▶ **Data in this exercise**:

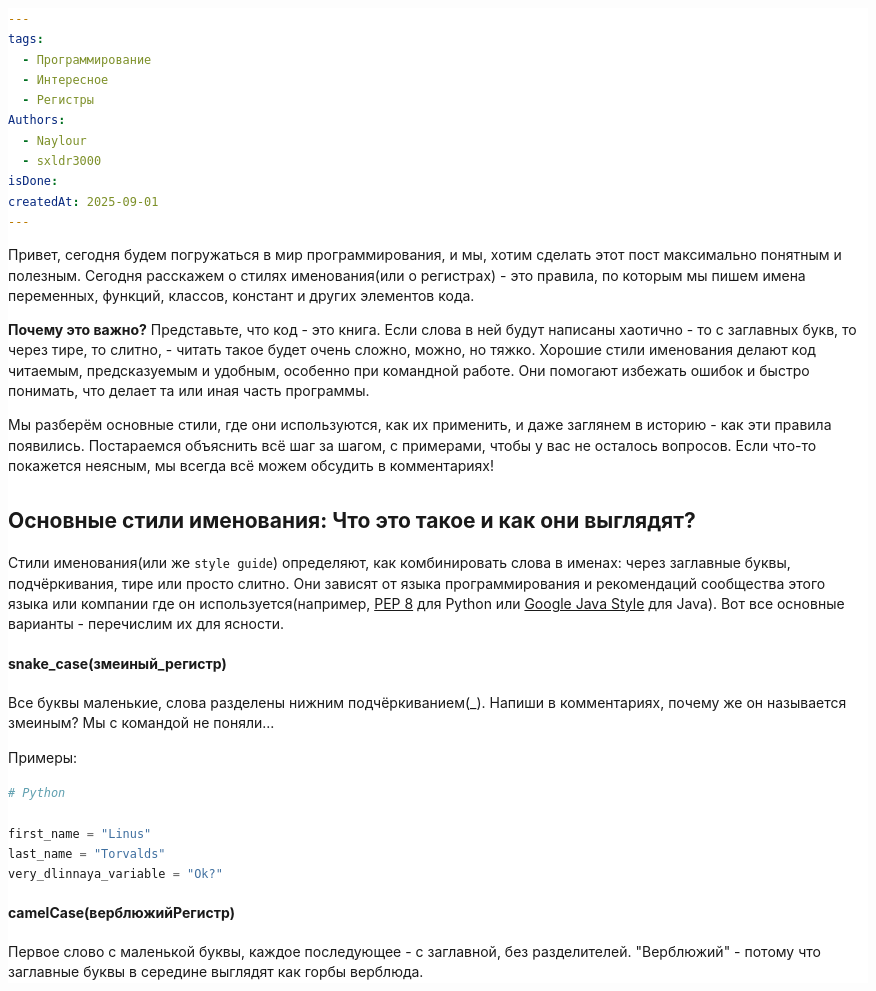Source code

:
 ```yaml
---
tags:
  - Программирование
  - Интересное
  - Регистры
Authors:
  - Naylour
  - sxldr3000
isDone: 
createdAt: 2025-09-01
---
```

Привет, сегодня будем погружаться в мир программирования, и мы, хотим сделать этот пост максимально понятным и полезным. Сегодня расскажем о стилях именования(или о регистрах) - это правила, по которым мы пишем имена переменных, функций, классов, констант и других элементов кода. 

**Почему это важно?** Представьте, что код - это книга. Если слова в ней будут написаны хаотично - то с заглавных букв, то через тире, то слитно, - читать такое будет очень сложно, можно, но тяжко. Хорошие стили именования делают код читаемым, предсказуемым и удобным, особенно при командной работе. Они помогают избежать ошибок и быстро понимать, что делает та или иная часть программы.

Мы разберём основные стили, где они используются, как их применить, и даже заглянем в историю - как эти правила появились. Постараемся объяснить всё шаг за шагом, с примерами, чтобы у вас не осталось вопросов. Если что-то покажется неясным, мы всегда всё можем обсудить в комментариях!

## Основные стили именования: Что это такое и как они выглядят?

Стили именования(или же `style guide`) определяют, как комбинировать слова в именах: через заглавные буквы, подчёркивания, тире или просто слитно. Они зависят от языка программирования и рекомендаций сообщества этого языка или компании где он используется(например, [PEP 8](https://peps.python.org/pep-0008/) для Python или [Google Java Style](https://google.github.io/styleguide/javaguide.html) для Java). Вот все основные варианты - перечислим их для ясности.

#### snake_case(змеиный\_регистр)

Все буквы маленькие, слова разделены нижним подчёркиванием(\_). Напиши в комментариях, почему же он называется змеиным? Мы с командой не поняли...

Примеры:
```python
# Python

first_name = "Linus"
last_name = "Torvalds"
very_dlinnaya_variable = "Ok?"
```

#### camelCase(верблюжийРегистр)

Первое слово с маленькой буквы, каждое последующее - с заглавной, без разделителей. "Верблюжий" - потому что заглавные буквы в середине выглядят как горбы верблюда.
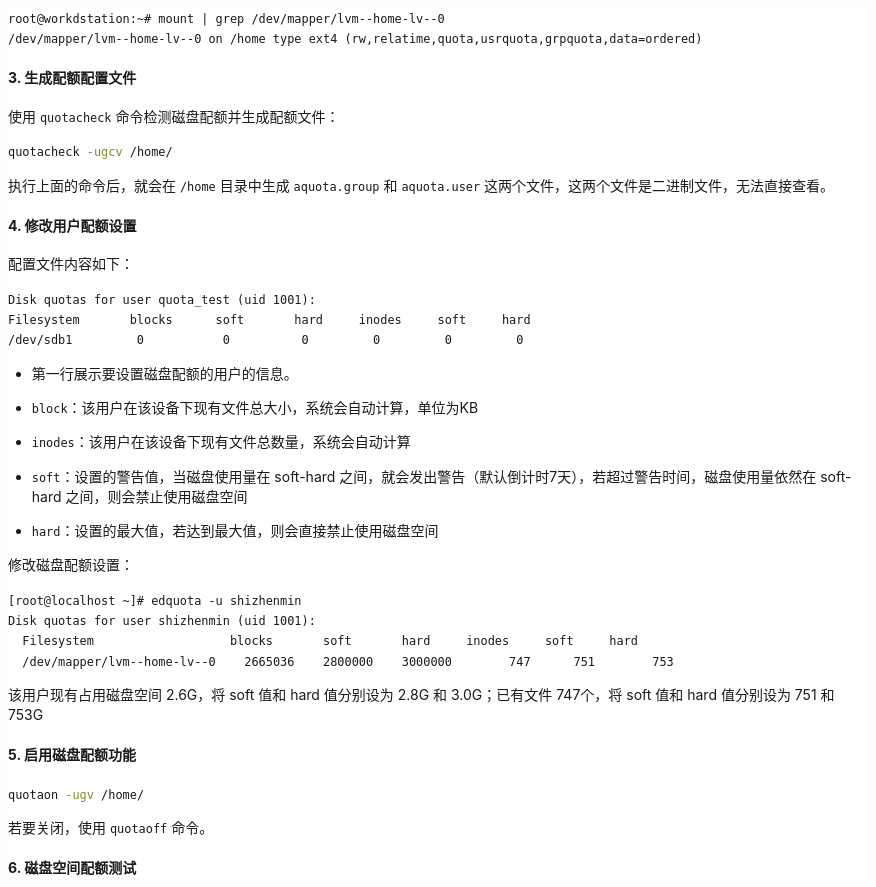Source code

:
 ```Plaintext
root@workdstation:~# mount | grep /dev/mapper/lvm--home-lv--0  
/dev/mapper/lvm--home-lv--0 on /home type ext4 (rw,relatime,quota,usrquota,grpquota,data=ordered)
```



#### 3. 生成配额配置文件

使用 `quotacheck` 命令检测磁盘配额并生成配额文件：

```bash
quotacheck -ugcv /home/
```

执行上面的命令后，就会在 `/home` 目录中生成 `aquota.group` 和 `aquota.user` 这两个文件，这两个文件是二进制文件，无法直接查看。



#### 4. 修改用户配额设置

配置文件内容如下：

```plaintext
Disk quotas for user quota_test (uid 1001):
Filesystem       blocks      soft       hard     inodes     soft     hard
/dev/sdb1         0           0          0         0         0         0
```

- 第一行展示要设置磁盘配额的用户的信息。

- `block`：该用户在该设备下现有文件总大小，系统会自动计算，单位为KB

- `inodes`：该用户在该设备下现有文件总数量，系统会自动计算

- `soft`：设置的警告值，当磁盘使用量在 soft-hard 之间，就会发出警告（默认倒计时7天），若超过警告时间，磁盘使用量依然在 soft-hard 之间，则会禁止使用磁盘空间

- `hard`：设置的最大值，若达到最大值，则会直接禁止使用磁盘空间

修改磁盘配额设置：

```plaintext
[root@localhost ~]# edquota -u shizhenmin
Disk quotas for user shizhenmin (uid 1001):
  Filesystem                   blocks       soft       hard     inodes     soft     hard
  /dev/mapper/lvm--home-lv--0    2665036    2800000    3000000        747      751        753
```

该用户现有占用磁盘空间 2.6G，将 soft 值和 hard 值分别设为 2.8G 和 3.0G；已有文件 747个，将 soft 值和 hard 值分别设为 751 和 753G



#### 5. 启用磁盘配额功能

```bash
quotaon -ugv /home/
```

若要关闭，使用 `quotaoff` 命令。



#### 6. 磁盘空间配额测试
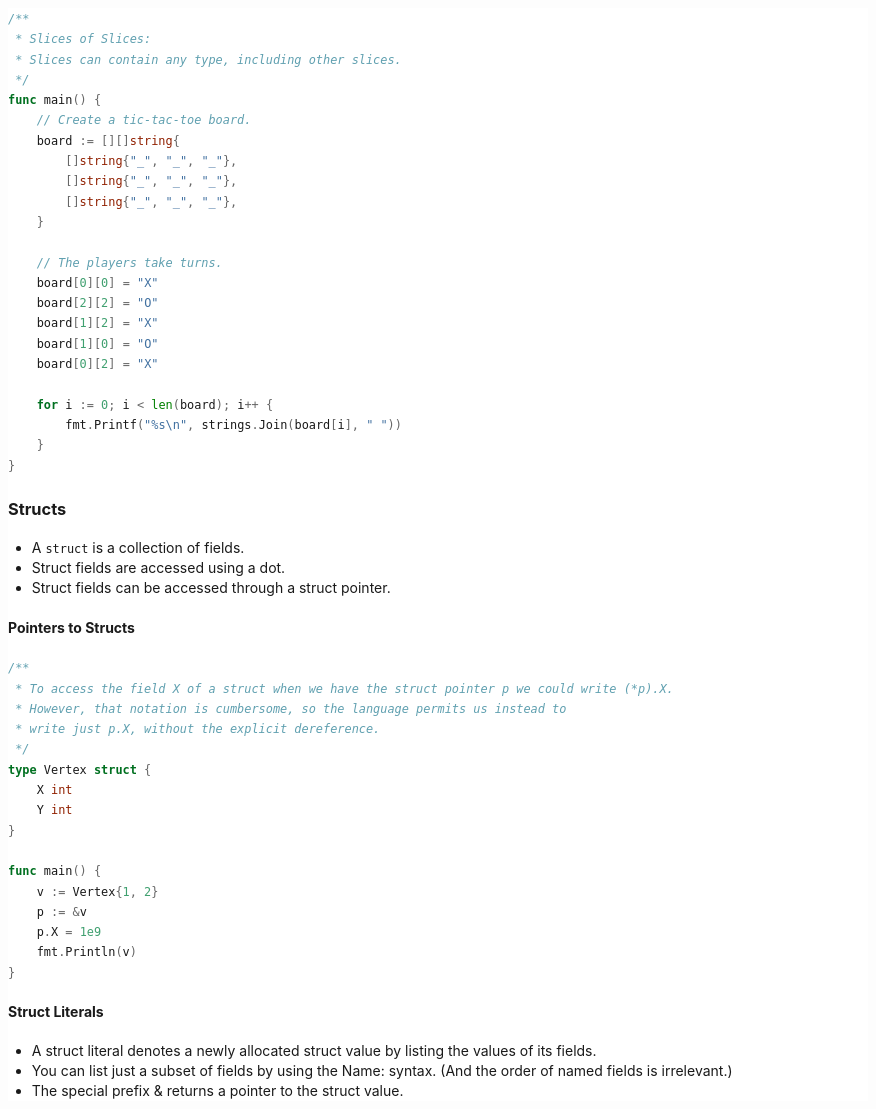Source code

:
 ```go
/** 
 * Slices of Slices:
 * Slices can contain any type, including other slices.
 */
func main() {
    // Create a tic-tac-toe board.
    board := [][]string{
        []string{"_", "_", "_"},
        []string{"_", "_", "_"},
        []string{"_", "_", "_"},
    }

    // The players take turns.
    board[0][0] = "X"
    board[2][2] = "O"
    board[1][2] = "X"
    board[1][0] = "O"
    board[0][2] = "X"

    for i := 0; i < len(board); i++ {
        fmt.Printf("%s\n", strings.Join(board[i], " "))
    }
}
```


### Structs
  - A `struct` is a collection of fields.
  - Struct fields are accessed using a dot.
  - Struct fields can be accessed through a struct pointer.

#### Pointers to Structs
```go
/**
 * To access the field X of a struct when we have the struct pointer p we could write (*p).X. 
 * However, that notation is cumbersome, so the language permits us instead to 
 * write just p.X, without the explicit dereference.
 */
type Vertex struct {
    X int
    Y int
}

func main() {
    v := Vertex{1, 2}
    p := &v
    p.X = 1e9
    fmt.Println(v)
}
```

#### Struct Literals
- A struct literal denotes a newly allocated struct value by listing the values of its fields.
- You can list just a subset of fields by using the Name: syntax. (And the order of named fields is irrelevant.)
- The special prefix & returns a pointer to the struct value.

▶ **Task description**:
Count the lines of the material that include the word "accessed", then state only the total.

▶ **Task output**:
2